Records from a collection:
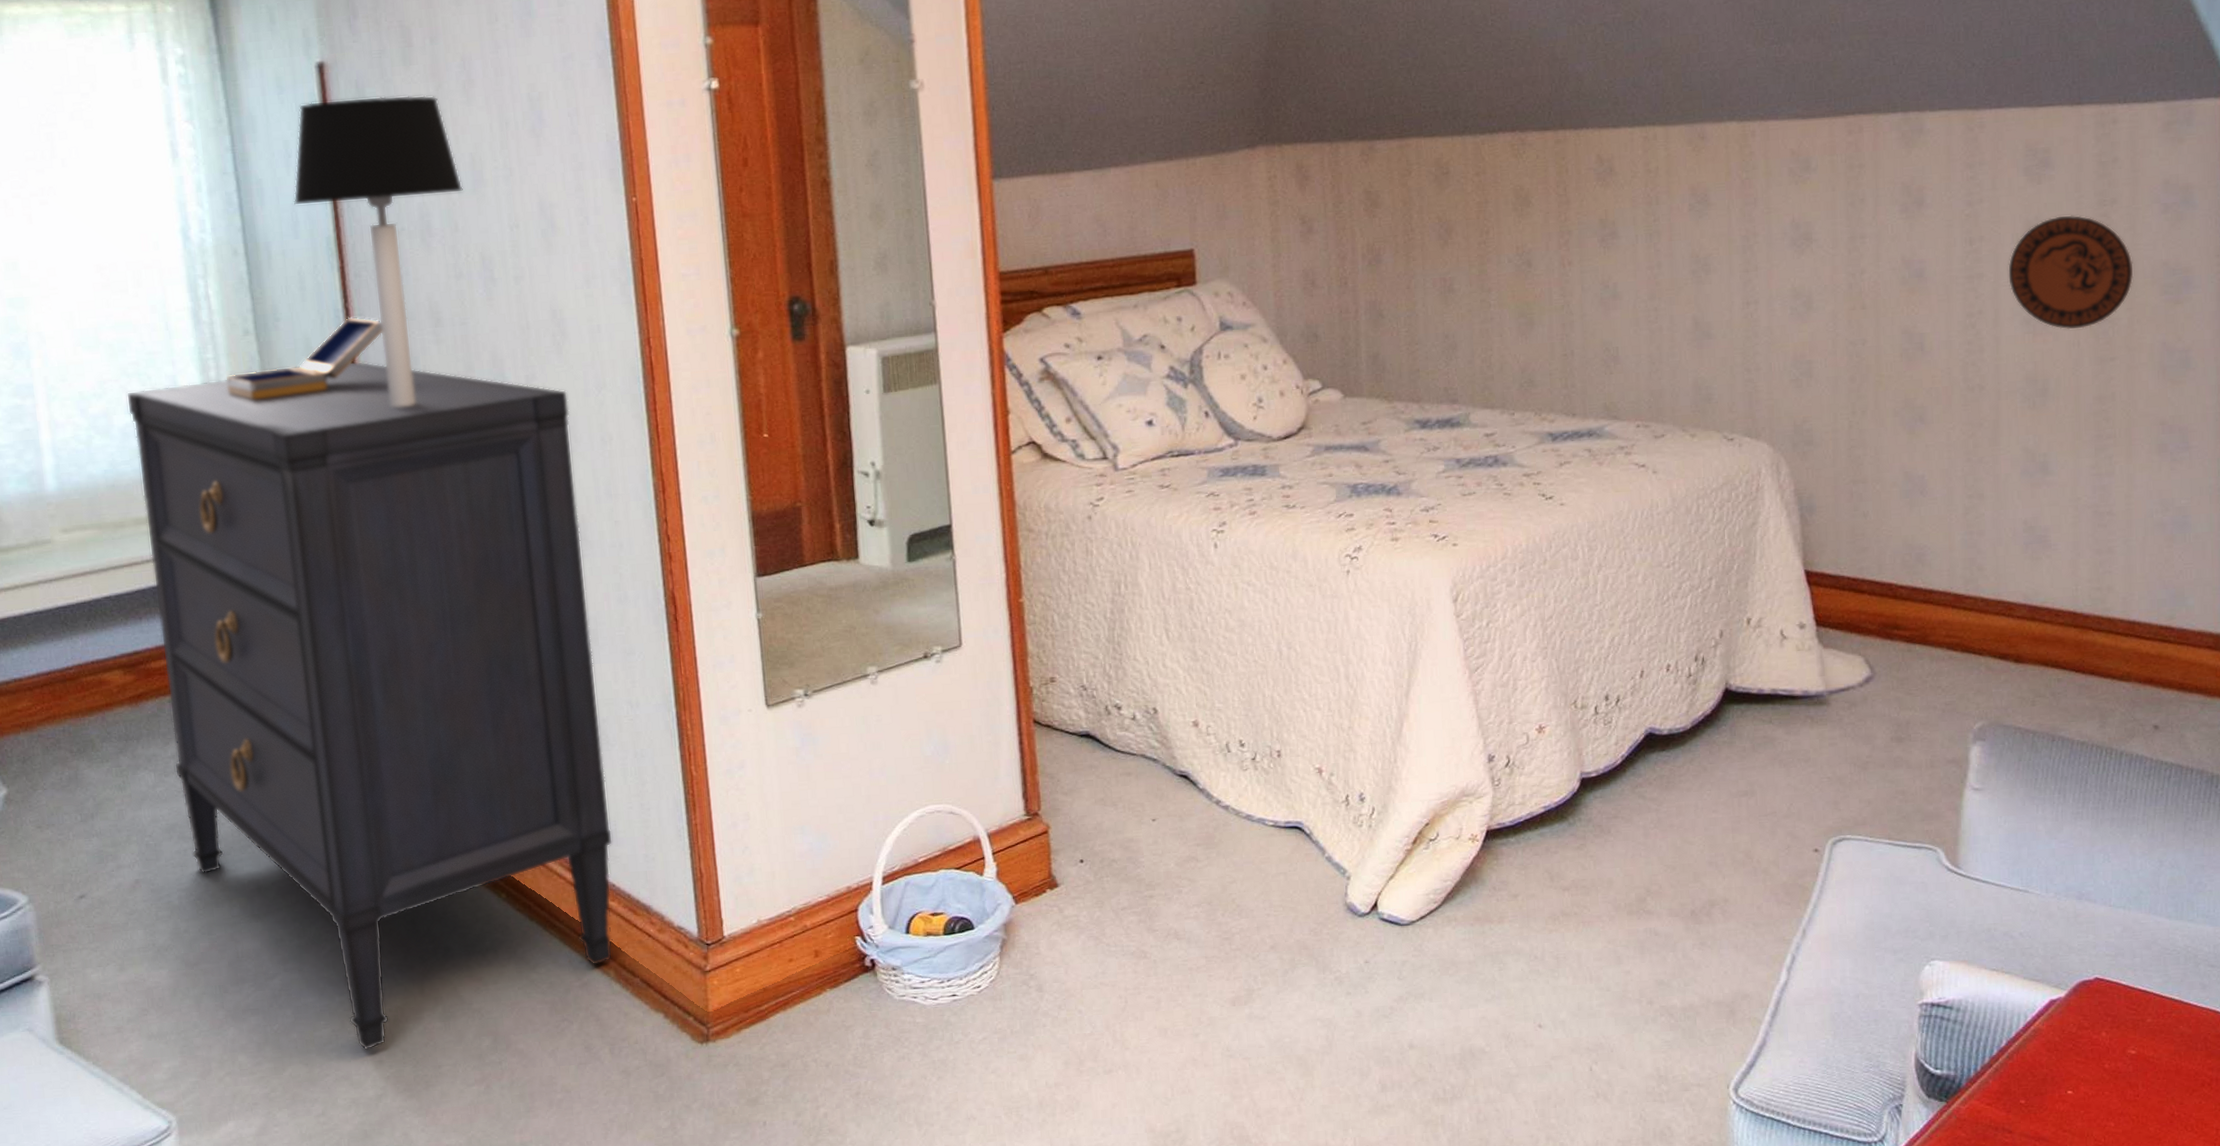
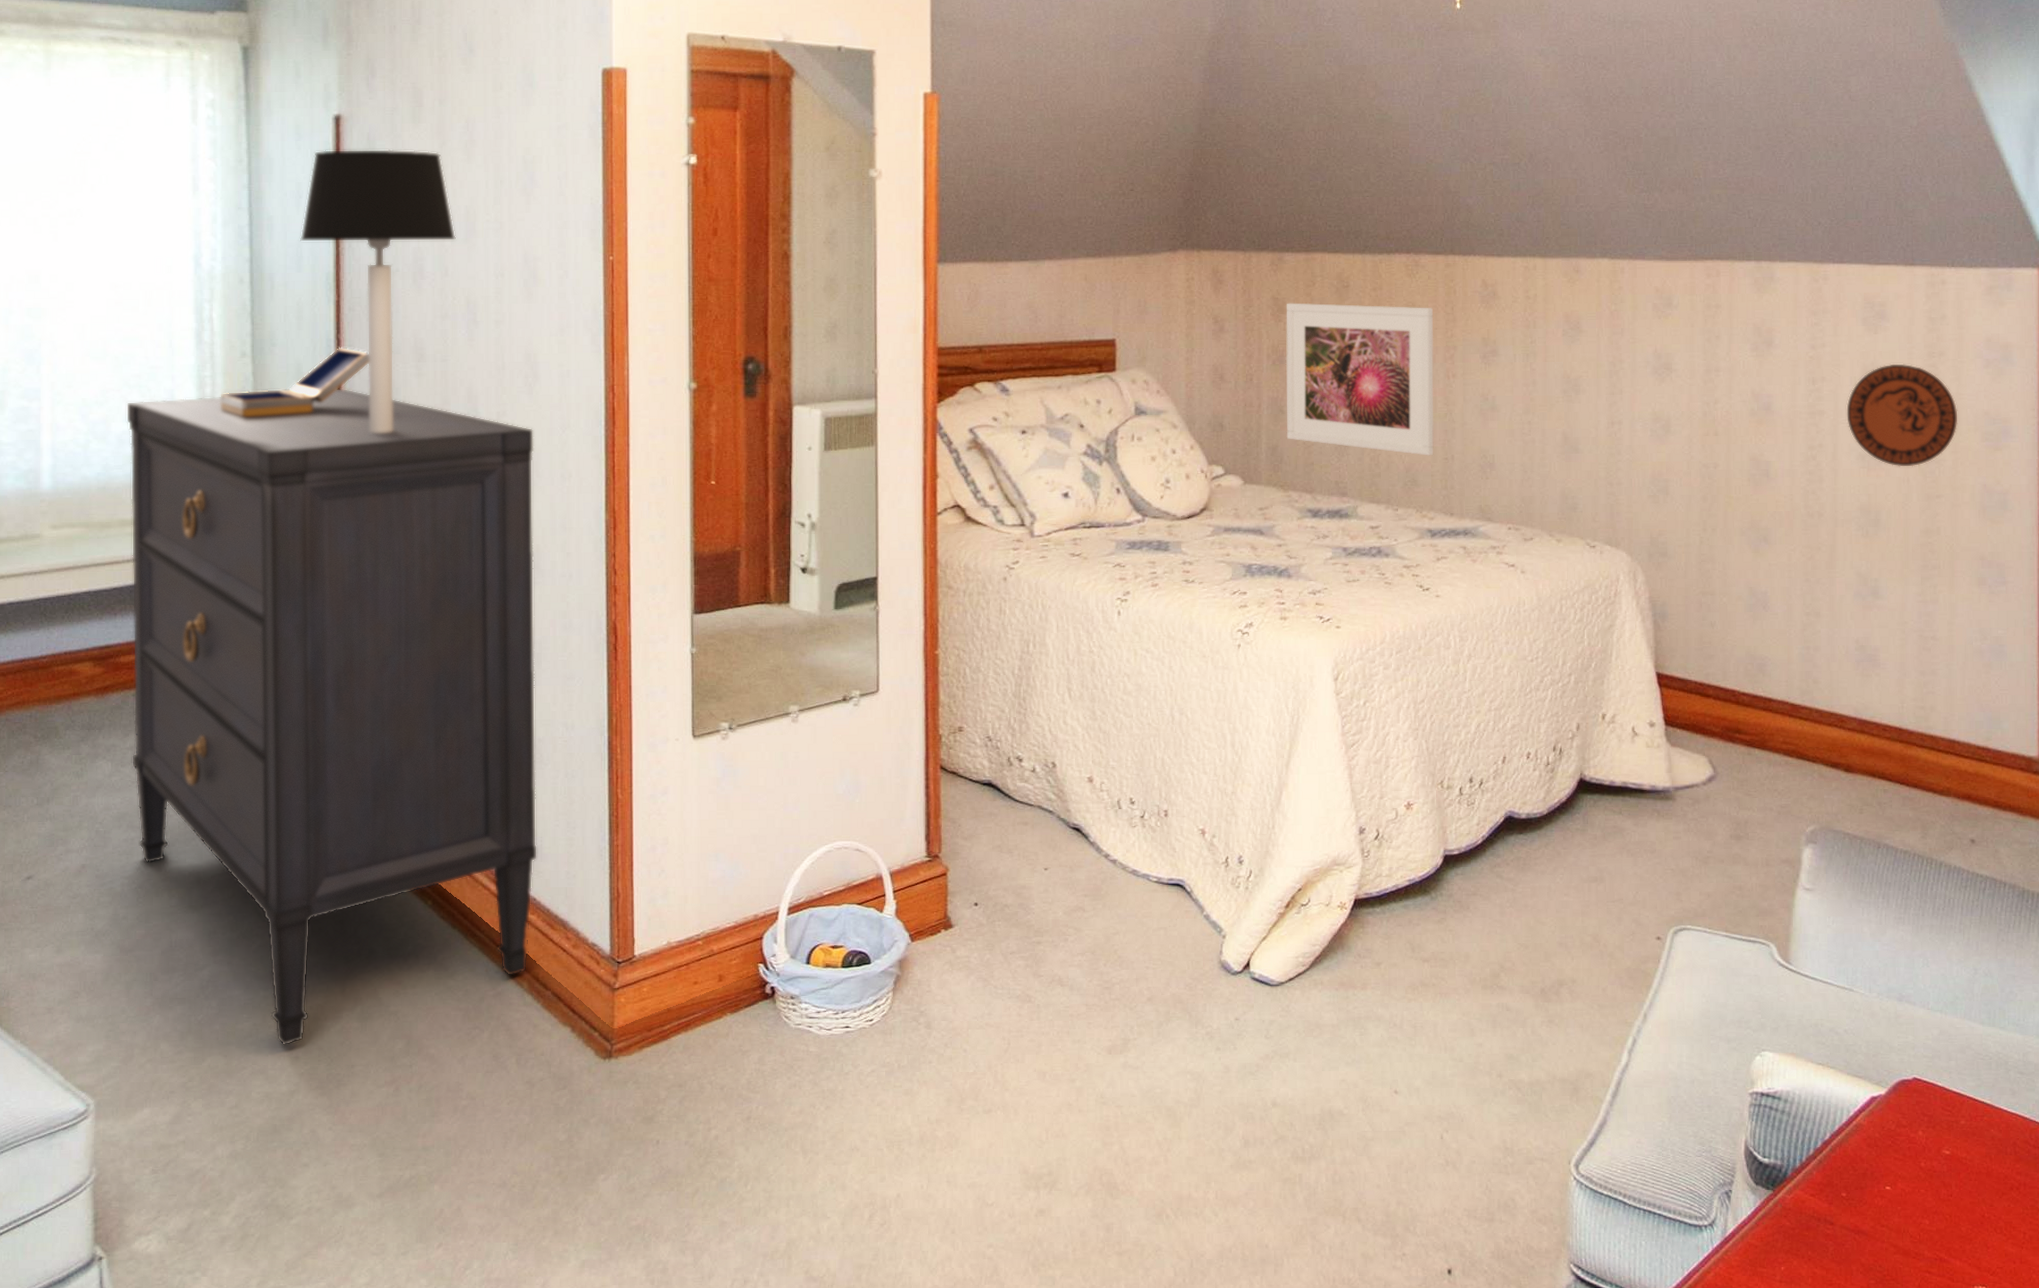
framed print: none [1380,190,1551,354] -> present [1285,302,1434,456]

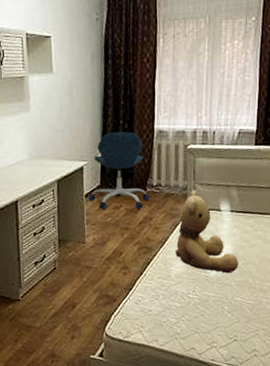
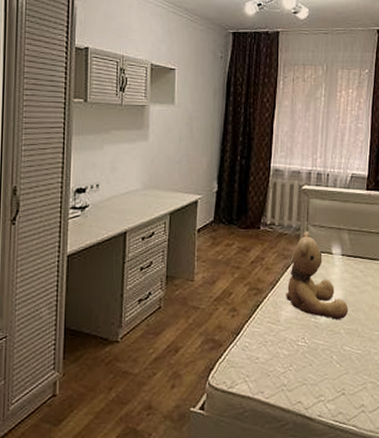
office chair: present [88,132,150,210] -> none [201,168,263,247]

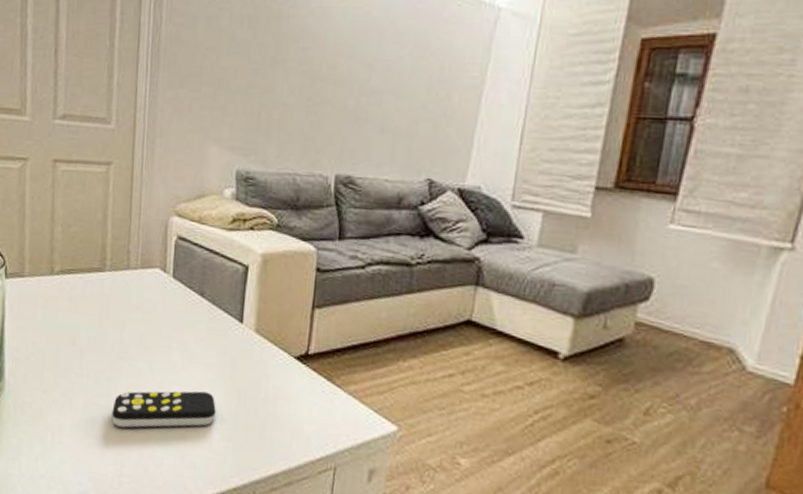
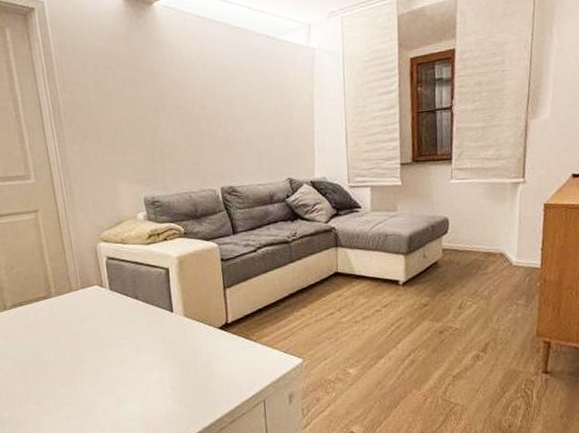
remote control: present [111,391,216,428] -> none [81,370,167,416]

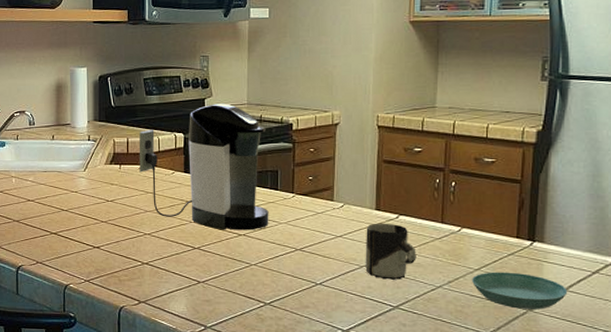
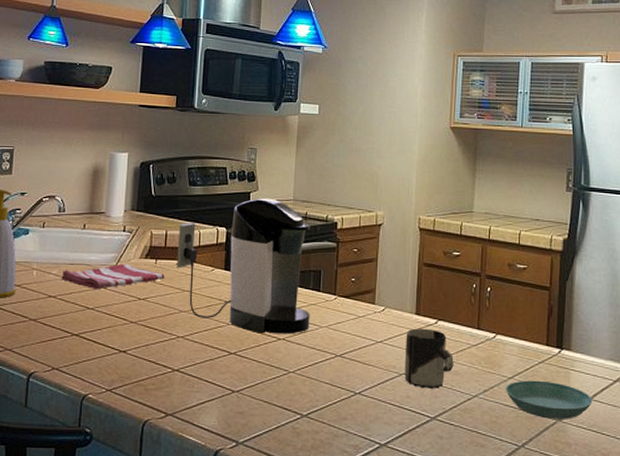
dish towel: none [37,169,129,194] -> present [61,263,165,290]

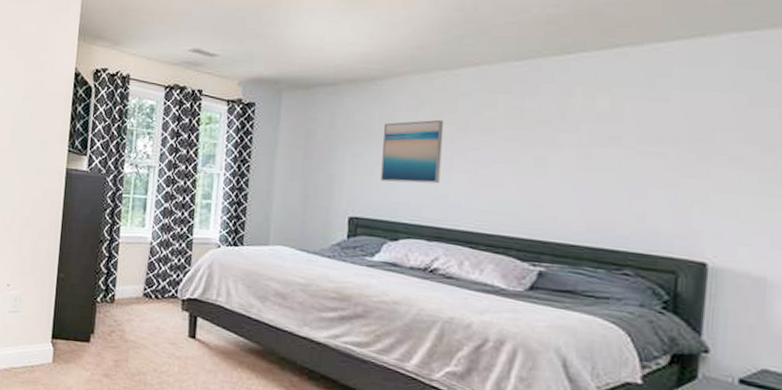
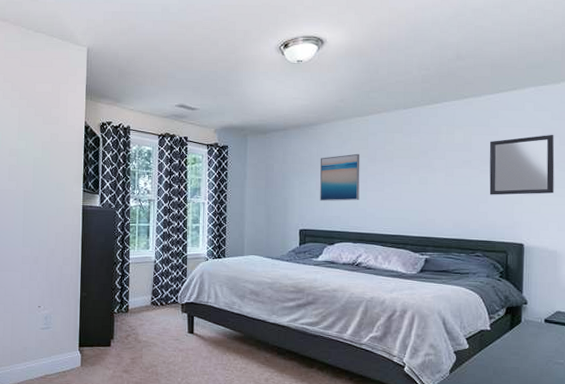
home mirror: none [650,103,770,192] -> present [489,134,555,195]

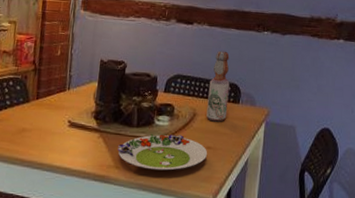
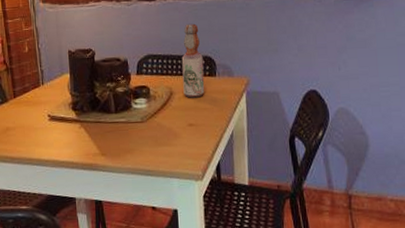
salad plate: present [117,134,208,171] -> none [100,115,191,153]

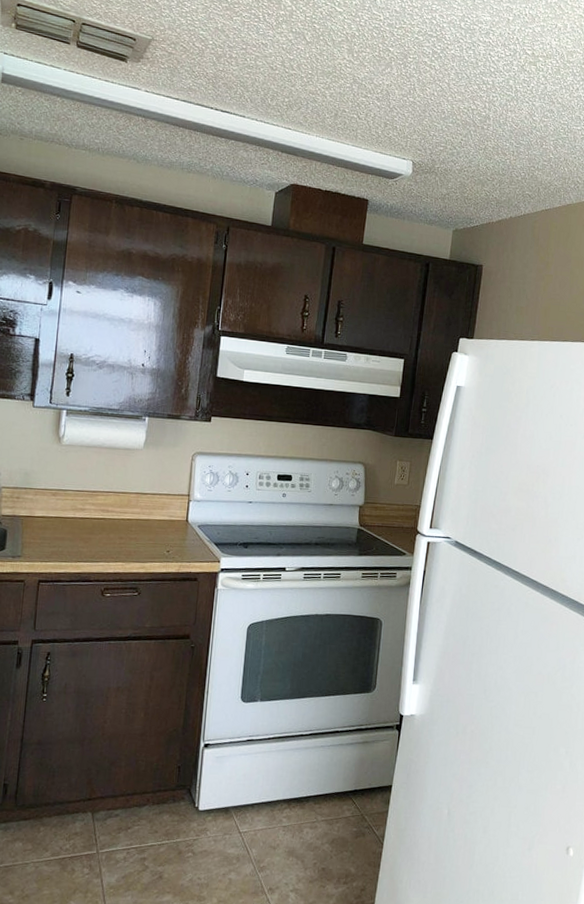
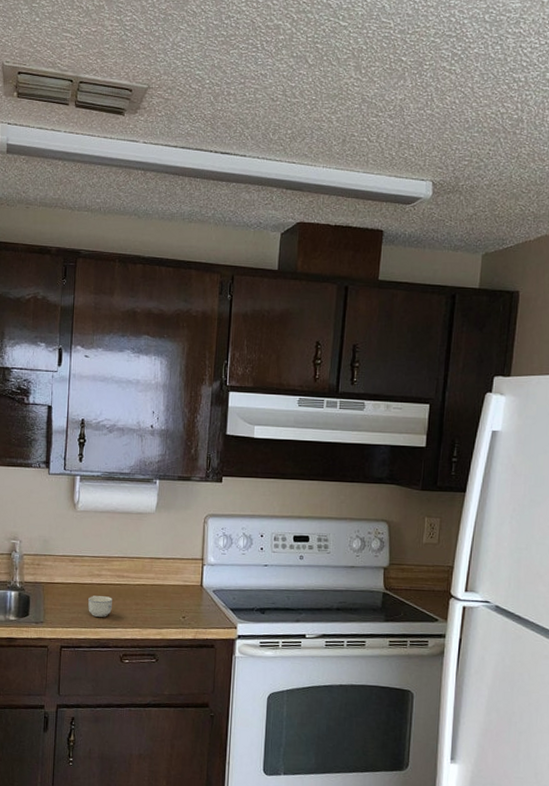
cup: none [69,529,96,551] -> present [88,595,112,617]

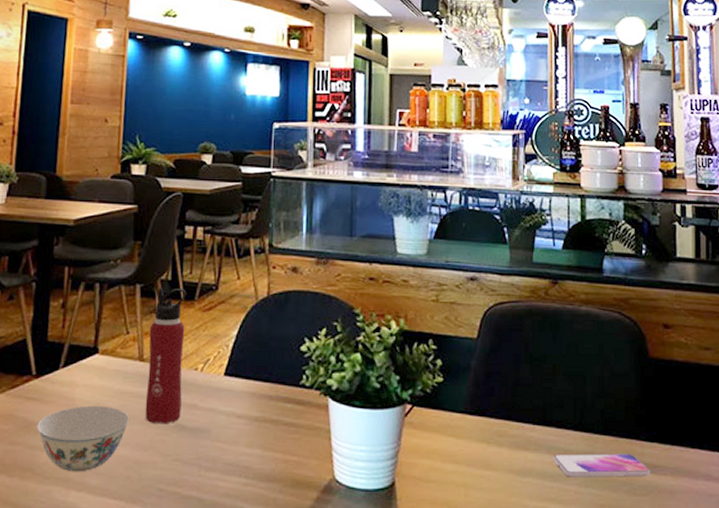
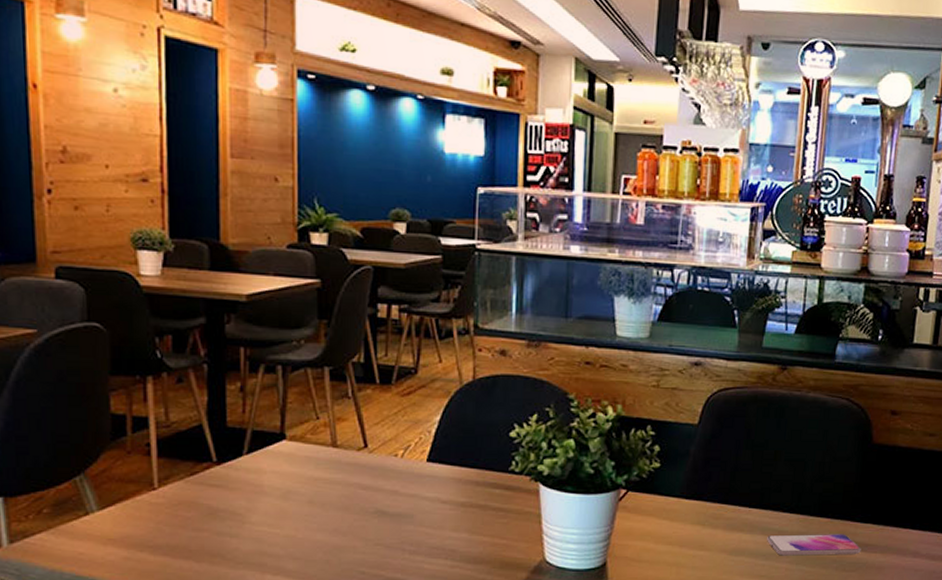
bowl: present [37,405,129,472] -> none [223,492,325,557]
water bottle: present [145,287,187,425] -> none [341,370,382,510]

YOUR INSTRUCTIONS >> Word for word, reproduce all of the data, but keep out the pictures.

OUTPUT FOR THIS TASK >>
framed print: none [1380,190,1551,354] -> present [1285,302,1434,456]

office chair: present [88,132,150,210] -> none [201,168,263,247]

remote control: present [111,391,216,428] -> none [81,370,167,416]

dish towel: none [37,169,129,194] -> present [61,263,165,290]

home mirror: none [650,103,770,192] -> present [489,134,555,195]

salad plate: present [117,134,208,171] -> none [100,115,191,153]

cup: none [69,529,96,551] -> present [88,595,112,617]

bowl: present [37,405,129,472] -> none [223,492,325,557]
water bottle: present [145,287,187,425] -> none [341,370,382,510]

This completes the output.